Tuesday
Hi,
I am a long-time user of the Blue Prism platform, currently using version 6.10.6, Blue Prism Enterprise license.
I have a problem with PDF file that contains Images. PDF file: PDF
Can you please tell me which is the best option/solution to get Data from this PDF file?
Kind regards
Tuesday
So extracting data from a PDF is quite a wide question.
You can grab the text data in the document by opening up the PDF in adobe and select all and copy to clipboard or using word for the same effect. However if the pdf is basically an image or scan you may have to use OCR. There is the option of using Abbyy Flexi Capture however I can no longer find the associated course on the University courses.
Wednesday
@HPB-RPA hi
You can download this asset
https://digitalexchange.blueprism.com/cardDetails?id=137364
Please install the dll in the blue prism folder
Wednesday
I would use the itextsharp library for this.
There are plenty of tutorials available online - see below:
Wednesday
I see you've gotten some good answers already, so I almost didn't reply. But I clicked on your PDF link. It's in another language so I cannot tell if it is fake data or not. But be sure that it doesn't contain real, private information about a person or business. If it does, it'd be a good idea to remove it or redact private information in the screenshot. If it's fake data, then disregard this paragraph.

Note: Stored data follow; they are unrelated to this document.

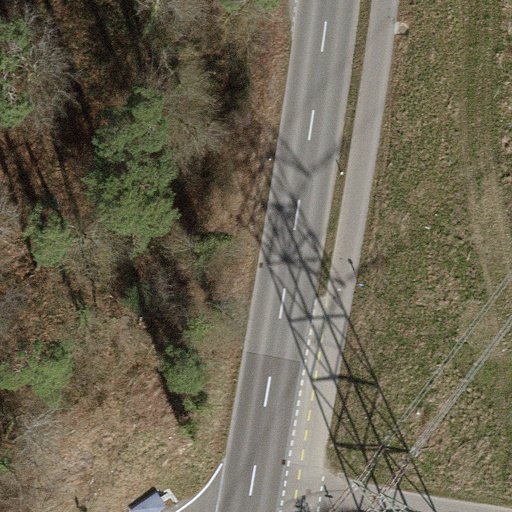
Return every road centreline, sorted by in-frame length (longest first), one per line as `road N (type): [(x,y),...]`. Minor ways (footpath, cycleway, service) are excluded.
road 1 (tertiary): [(251,511),(329,0)]
road 2 (track): [(444,511),(311,491)]
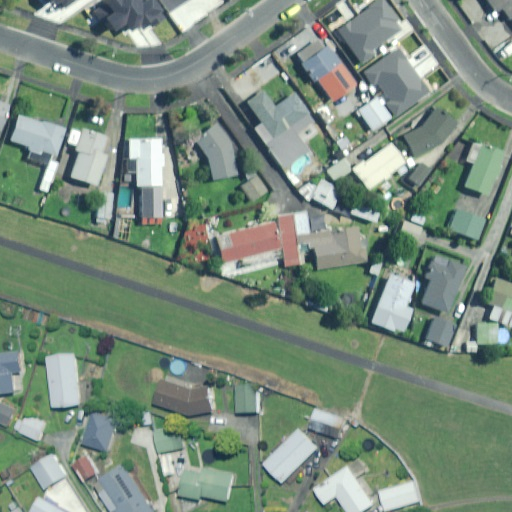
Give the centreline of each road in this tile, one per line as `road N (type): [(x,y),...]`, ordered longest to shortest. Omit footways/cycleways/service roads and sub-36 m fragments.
road 1 (residential): [(285,0),(161,78),(118,76),(0,36)]
road 2 (residential): [(422,0),(481,81),(511,101)]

As greg said, it is important to know whether the PDF is machine readable or scanned documents/images. It sounds like you're saying it is the latter (scanned documents/images). If for some reason it's not scanned documents, then try the asset Mohamad linked to. If it is scanned documents, then try something like Blue Prism Decipher, Abbyy, Azure's OCR (whatever it's called now since they keep changing the name), AIBuilder, etc. You'll want to decide whether you're just extracting all the text without the tool understanding what each part of the document is or whether you want to have the tool extract based on known fields that are expected to be in the document. This is not a simple thing to do, no matter what route you go. I'd love to say "oh yeah just do this and boom it's done", but it's gonna take paying for something most likely. Any free solution you put in place is not going to be good enough.